The founders, who a hundred years ago built the first hunting lodge on the shores of Rainbow Lake, were all middle-aged men who drank heavily until they passed out. I used to look down on them and judge them harshly. Now that I look back, I miss them. Despite their many flaws, their hearts were in the right place. They came to the camp in search of refuge. I now call their boisterous excesses “alcohol therapy”. Because, you see, as you grow older you recognize your own shortcomings. Now I realize that I only saw one very special side of their lives. I only saw the hunting, the hanging and carving of the deer, the drinking, the laughter, the drunken brawls, the nicknames and carrying on. But, what about their lives back home? Were they trapped in loveless marriages? Were they desperately bored or alienated at work? Is it possible that they too lived lives of quiet desperation?
The young lovers are easy to understand. I call it “kissing therapy”. The hunger, the thirst, eternal goosebumps all over their skin, the tight embraces, the skinny dipping in the lake in the middle of the night. What were they celebrating if not the simple joy of carrying a burning heart?
There was a single mother who had four beautiful children, three daughters and a son. They made pizza in the outdoor oven and remembered how their father would lovingly draft a shopping list with the custom ingredients for each child’s pizza. I call this “remembrance therapy” and it pierces my heart.
And the old folks who are brought in minivans along with their wheelchairs. The old folk whose fires have all but burnt out and who slowly push their walkers up and down the gravel paths as if they were the dying embers of a fire on which they must expire. They all have happy and grateful hearts. They have outlived everyone they knew. When they speak, they speak softly with tentative recollections of half-forgotten narratives of promising careers, of marriages and divorces, of children, grandchildren and great grandchildren bragging about great successes in business that no one remembers, or failures and bankruptcies that no one knew about. They are my favorite. They have “wisdom therapy”. If only the young ones would stop their frenetic running and just sit by their side to hear their stories.

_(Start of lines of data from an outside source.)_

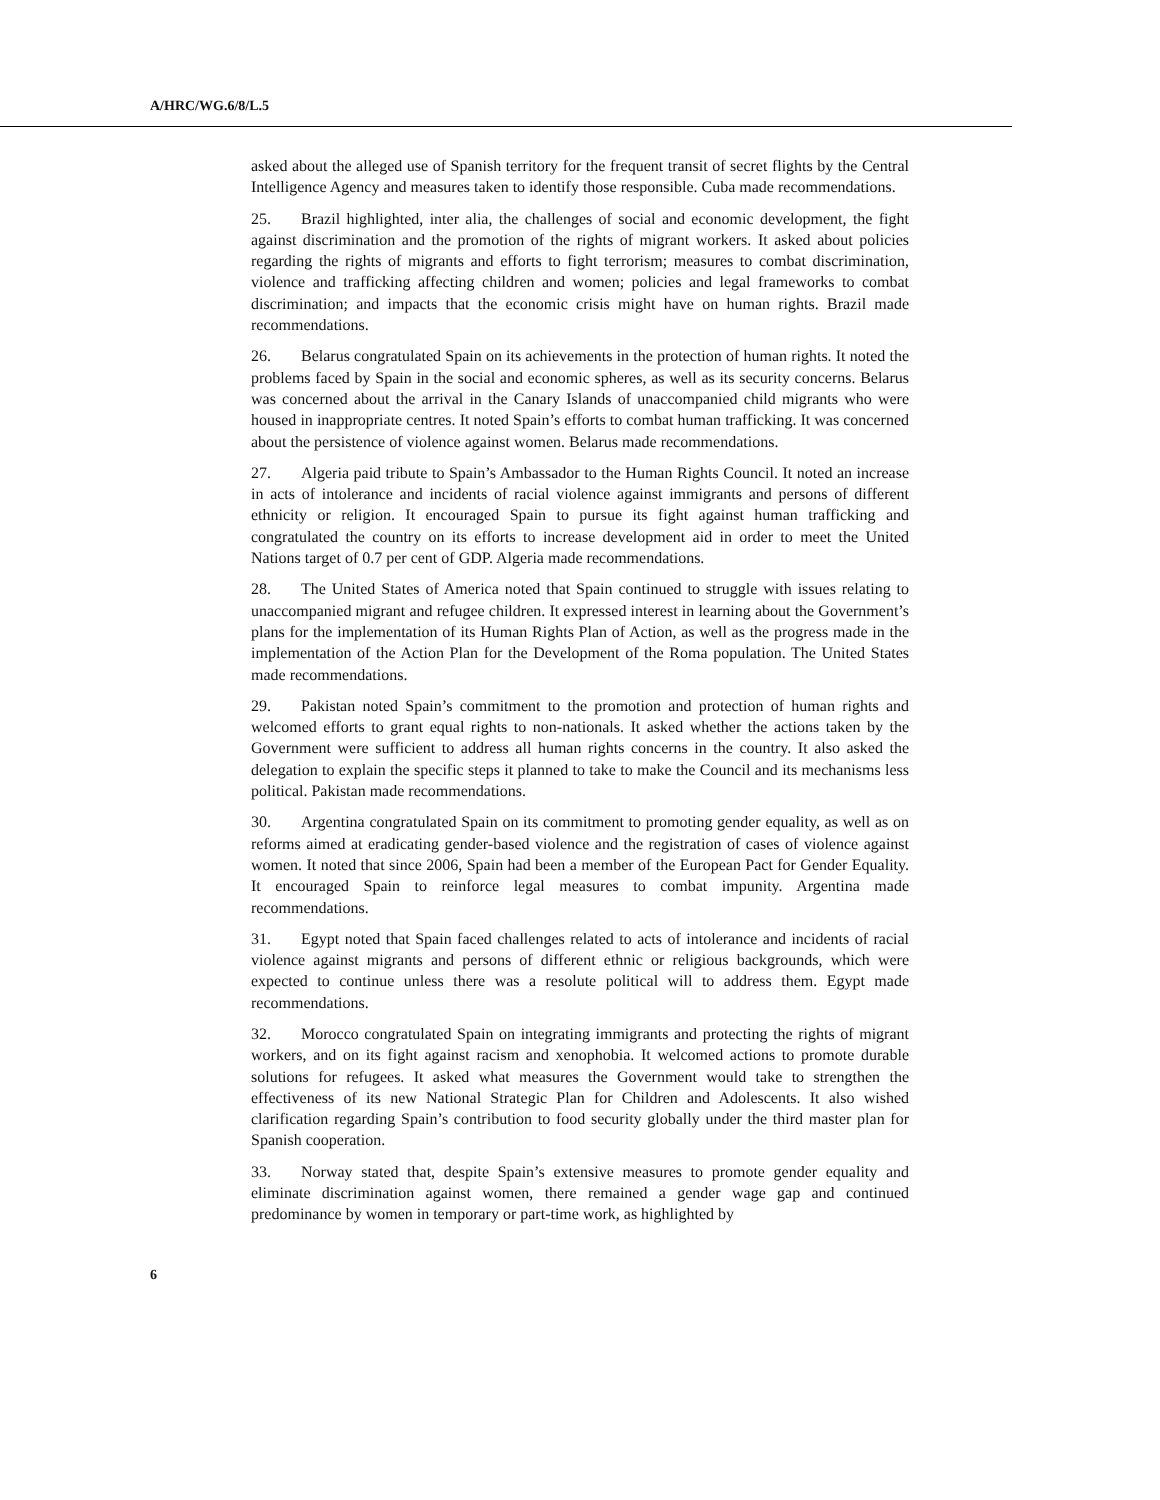A/HRC/WG.6/8/L.5
asked about the alleged use of Spanish territory for the frequent transit of secret flights by the Central Intelligence Agency and measures taken to identify those responsible. Cuba made recommendations.
25. Brazil highlighted, inter alia, the challenges of social and economic development, the fight against discrimination and the promotion of the rights of migrant workers. It asked about policies regarding the rights of migrants and efforts to fight terrorism; measures to combat discrimination, violence and trafficking affecting children and women; policies and legal frameworks to combat discrimination; and impacts that the economic crisis might have on human rights. Brazil made recommendations.
26. Belarus congratulated Spain on its achievements in the protection of human rights. It noted the problems faced by Spain in the social and economic spheres, as well as its security concerns. Belarus was concerned about the arrival in the Canary Islands of unaccompanied child migrants who were housed in inappropriate centres. It noted Spain’s efforts to combat human trafficking. It was concerned about the persistence of violence against women. Belarus made recommendations.
27. Algeria paid tribute to Spain’s Ambassador to the Human Rights Council. It noted an increase in acts of intolerance and incidents of racial violence against immigrants and persons of different ethnicity or religion. It encouraged Spain to pursue its fight against human trafficking and congratulated the country on its efforts to increase development aid in order to meet the United Nations target of 0.7 per cent of GDP. Algeria made recommendations.
28. The United States of America noted that Spain continued to struggle with issues relating to unaccompanied migrant and refugee children. It expressed interest in learning about the Government’s plans for the implementation of its Human Rights Plan of Action, as well as the progress made in the implementation of the Action Plan for the Development of the Roma population. The United States made recommendations.
29. Pakistan noted Spain’s commitment to the promotion and protection of human rights and welcomed efforts to grant equal rights to non-nationals. It asked whether the actions taken by the Government were sufficient to address all human rights concerns in the country. It also asked the delegation to explain the specific steps it planned to take to make the Council and its mechanisms less political. Pakistan made recommendations.
30. Argentina congratulated Spain on its commitment to promoting gender equality, as well as on reforms aimed at eradicating gender-based violence and the registration of cases of violence against women. It noted that since 2006, Spain had been a member of the European Pact for Gender Equality. It encouraged Spain to reinforce legal measures to combat impunity. Argentina made recommendations.
31. Egypt noted that Spain faced challenges related to acts of intolerance and incidents of racial violence against migrants and persons of different ethnic or religious backgrounds, which were expected to continue unless there was a resolute political will to address them. Egypt made recommendations.
32. Morocco congratulated Spain on integrating immigrants and protecting the rights of migrant workers, and on its fight against racism and xenophobia. It welcomed actions to promote durable solutions for refugees. It asked what measures the Government would take to strengthen the effectiveness of its new National Strategic Plan for Children and Adolescents. It also wished clarification regarding Spain’s contribution to food security globally under the third master plan for Spanish cooperation.
33. Norway stated that, despite Spain’s extensive measures to promote gender equality and eliminate discrimination against women, there remained a gender wage gap and continued predominance by women in temporary or part-time work, as highlighted by
6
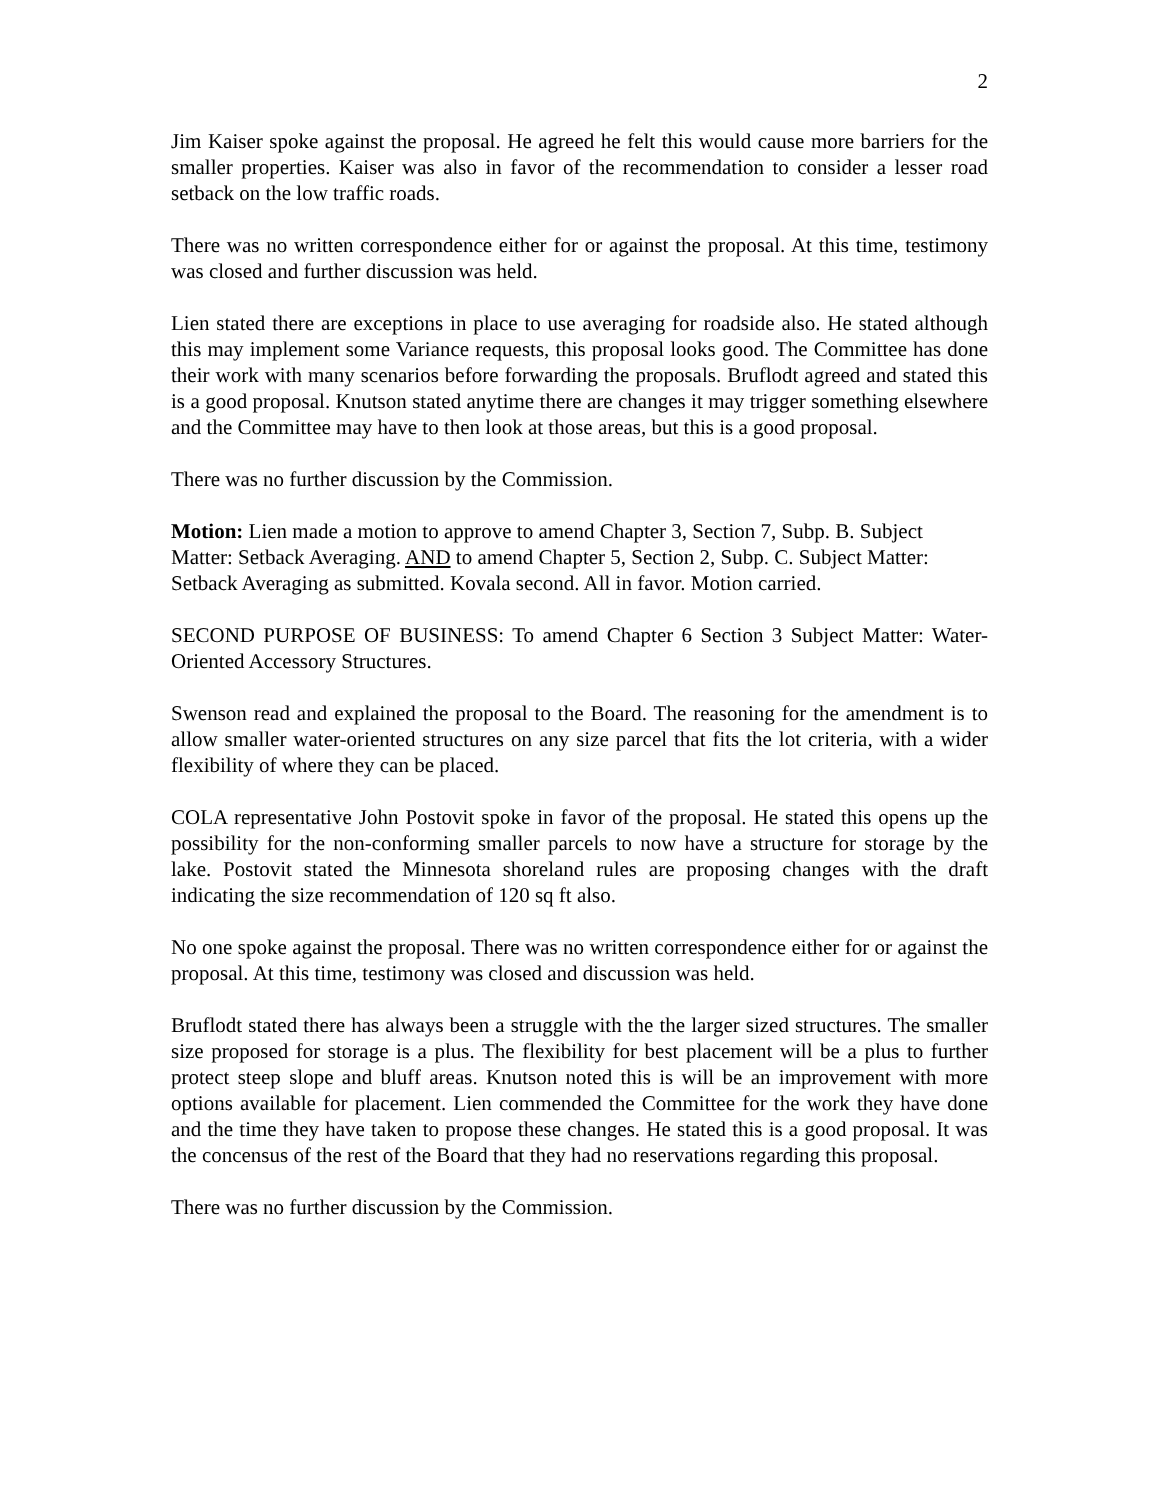2
Jim Kaiser spoke against the proposal. He agreed he felt this would cause more barriers for the smaller properties. Kaiser was also in favor of the recommendation to consider a lesser road setback on the low traffic roads.
There was no written correspondence either for or against the proposal. At this time, testimony was closed and further discussion was held.
Lien stated there are exceptions in place to use averaging for roadside also. He stated although this may implement some Variance requests, this proposal looks good. The Committee has done their work with many scenarios before forwarding the proposals. Bruflodt agreed and stated this is a good proposal. Knutson stated anytime there are changes it may trigger something elsewhere and the Committee may have to then look at those areas, but this is a good proposal.
There was no further discussion by the Commission.
Motion: Lien made a motion to approve to amend Chapter 3, Section 7, Subp. B. Subject Matter: Setback Averaging. AND to amend Chapter 5, Section 2, Subp. C. Subject Matter: Setback Averaging as submitted. Kovala second. All in favor. Motion carried.
SECOND PURPOSE OF BUSINESS: To amend Chapter 6 Section 3 Subject Matter: Water-Oriented Accessory Structures.
Swenson read and explained the proposal to the Board. The reasoning for the amendment is to allow smaller water-oriented structures on any size parcel that fits the lot criteria, with a wider flexibility of where they can be placed.
COLA representative John Postovit spoke in favor of the proposal. He stated this opens up the possibility for the non-conforming smaller parcels to now have a structure for storage by the lake. Postovit stated the Minnesota shoreland rules are proposing changes with the draft indicating the size recommendation of 120 sq ft also.
No one spoke against the proposal. There was no written correspondence either for or against the proposal. At this time, testimony was closed and discussion was held.
Bruflodt stated there has always been a struggle with the the larger sized structures. The smaller size proposed for storage is a plus. The flexibility for best placement will be a plus to further protect steep slope and bluff areas. Knutson noted this is will be an improvement with more options available for placement. Lien commended the Committee for the work they have done and the time they have taken to propose these changes. He stated this is a good proposal. It was the concensus of the rest of the Board that they had no reservations regarding this proposal.
There was no further discussion by the Commission.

In my humble opinion “pregnancy therapy” is the most beautiful therapy of all. I have seen so many young women with tremendous talent and powerful dreams of fame and fortune who suddenly fall in love against their will. They wanted to be independent. They wanted to work. They wanted to make a personal mark. They wanted to be doctors and politicians, to act and sing and dance and write and make movies. But mysteriously, they find themselves pregnant and they have a child. And the little animal in their arms smells more fragrantly than any perfume they have ever smelled. The skin of the little creature is softer than the breeze. The baby sighs – and the mother’s heart is enslaved.
I have seen 5 generations come and go. And much too frequently, I have seen great ambitions derailed by a pregnancy – or perhaps redirected to a higher purpose.